Today, it is the latest hotspot for Indian businesses keen to make a mark in the land of the dragon.
Prime Minister Vajpayee, during his visit to China in June this year, had announced the reopening of the historic Silk Route, connecting India and China, via Nathu-La.
The significance of the development did not go unnoticed.
While political analysts saw it as China's acceptance of Sikkim being a part of India (a fact hotly denied by China), the business community was excited at the prospect of expanded trade.
A visit to the pass reveals the perils and prospects of it becoming a hub of Sino-Indian trade.
Even though investors' queries have gone up, the services sector may provide the biggest opportunities for Sikkim. Trade, tourism, transportation and Customs and immigration-related services will require long hours and sturdy legs, which the people in the state can provide.
At present, cross border trade between China and India is negligible.
China will selectively procure items to feed Tibet. The mountain road from the Sikkimese capital of Gangtok runs to Lhasa, capital of Tibet, through Nathu-La.
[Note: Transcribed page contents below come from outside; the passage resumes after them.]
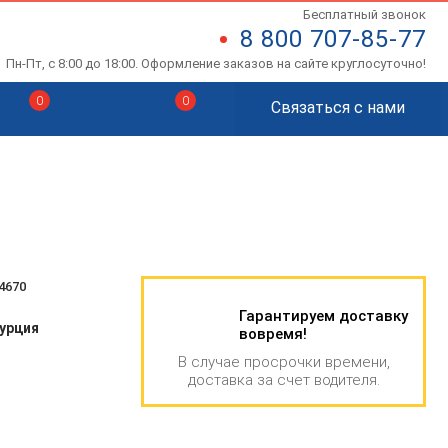
Бесплатный звонок
8 800 707-85-77
Пн-Пт, с 8:00 до 18:00. Оформление заказов на сайте круглосуточно!
0
0
Связаться с нами
4670
Гарантируем доставку
урция
вовремя!
В случае просрочки времени,
доставка за счет водителя.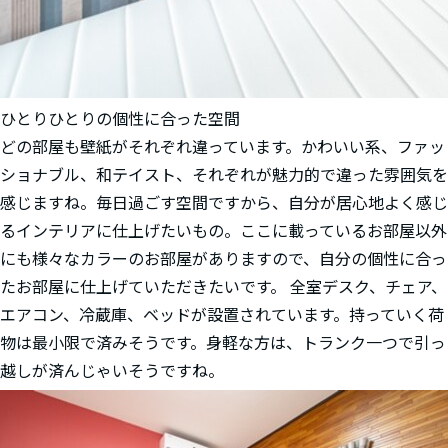
ひとりひとりの個性に合った空間
どの部屋も壁紙がそれぞれ違っています。かわいい系、ファッ
ショナブル、和テイスト、それぞれが魅力的で違った雰囲気を
感じますね。毎日過ごす空間ですから、自分が居心地よく感じ
るインテリアに仕上げたいもの。ここに載っているお部屋以外
にも様々なカラーのお部屋がありますので、自分の個性に合っ
たお部屋に仕上げていただきたいです。 全室デスク、チェア、
エアコン、冷蔵庫、ベッドが設置されています。持っていく荷
物は最小限で済みそうです。身軽な方は、トランク一つで引っ
越しが済んじゃいそうですね。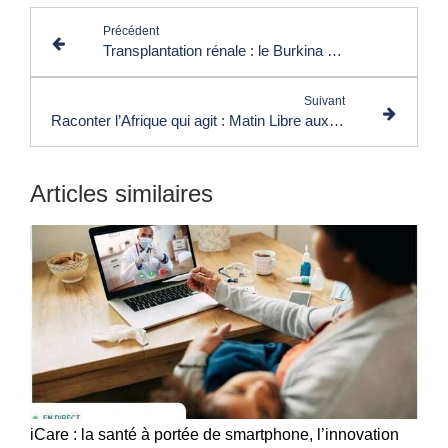
Précédent
Transplantation rénale : le Burkina Faso entre dans l’ère des soins de haute spécialisation
Suivant
Raconter l’Afrique qui agit : Matin Libre aux côtés de la SAS 2026
Articles similaires
iCare : la santé à portée de smartphone, l’innovation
Tibet being a land-locked province, it needs to bring in food items, construction material and other necessities from Kathmandu in Nepal, around 2,000 km away.
In contrast, the distance between Gangtok and Lhasa is only 483 km. Nathu-La will give Tibet and western China access to the Bay of Bengal ports of Kolkata and Haldia, just 1200 km by road.
China will also have the option of using the rail link from Howrah to Siliguri, 600km south of Lhasa. Today, Lhasa's nearest rail link is a six-day journey away at Chendu, China.
But while the facts are in favour of India, the state of things is not. The 52-km journey from Gangtok to Nathu-La is a road that climbs from 5,500 feet to 14,600 feet.
Though its well maintained by the Border Road Organisation, is too narrow to accommodate two trucks. The estimated cost of widening this road is Rs 500-1,000 crore (Rs 5-10 billion).According to Sanjay Prakash, chief engineer of BRO at Gangtok, machines work at only 50 per cent capacity at such altitude. "Continuous snowfall during winter also makes it difficult for construction work," Prakash said.